Pedro Branco and Guilherme Moura Fagundes
A largely unexplored dimension of the wildfires that have been ravaging the planet in the last decade is the imagery that gravitates around them. These images travel widely and are progressively entering the mainstream of traditional and new media circuits. They configure what we have been calling the “new iconography of environmental catastrophes”, one inclined to resort to images of wildfires as replacements for the worn-out images of melting glaciers. This iconography of cataclysm and death is fed by –and feeds back into– a pyrophobic imaginary that looks at all kinds of fire through a single lens and is, consequently, not attuned to the diversity of its modes of existence.

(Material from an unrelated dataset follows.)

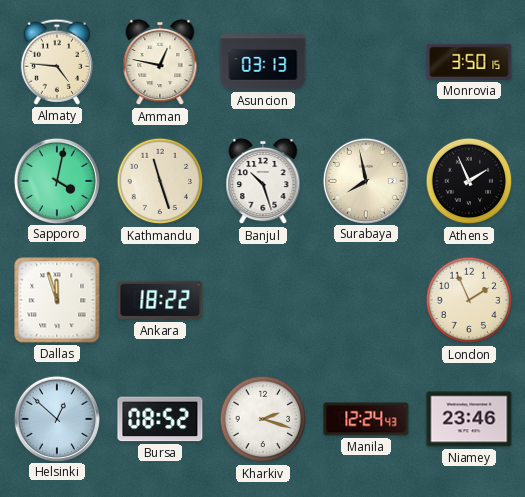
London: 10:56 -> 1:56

There has been an exponential upsurge, in the last twenty years, in studies showing a strong correlation between biodiversity and pyrodiversity, and fire researchers are starting to agree that the extent to which environments around the world are experiencing deadly wildfires reflects a deficit of smaller, healthier fires that regulate the accumulation of combustible materials. Scientific data and information do not suffice to unchain people from their presuppositions about fire: there is a deeply entrenched charge of fact-resistant affects and beliefs that block many Western societies from seriously considering other ways of living with fire.

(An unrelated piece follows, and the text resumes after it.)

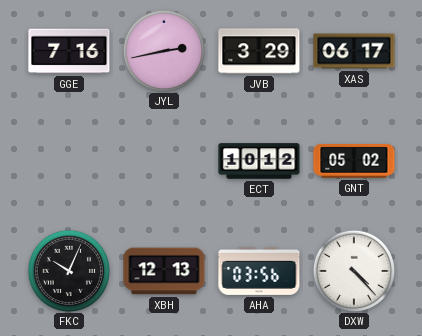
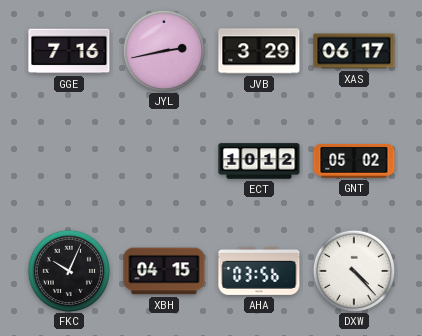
XBH: 12:13 -> 04:15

In this paper, we point to a particular intersection of art and anthropology to see how it might afford viable avenues of nurturing, in the hearts and minds of people, unorthodox ways of living. We explore the role of editing in – to cite Giorgio Agamben– opening up “a zone of undecidability between the real and the possible” by imposing “a prolonged hesitation between image and meaning”, and conclude by suggesting that we need anthropologically informed films to unsettle those truths we take for granted by providing some poetic substance to underpin the difficult conversations we need to have about coexisting sustainably with fire in the XXI Century.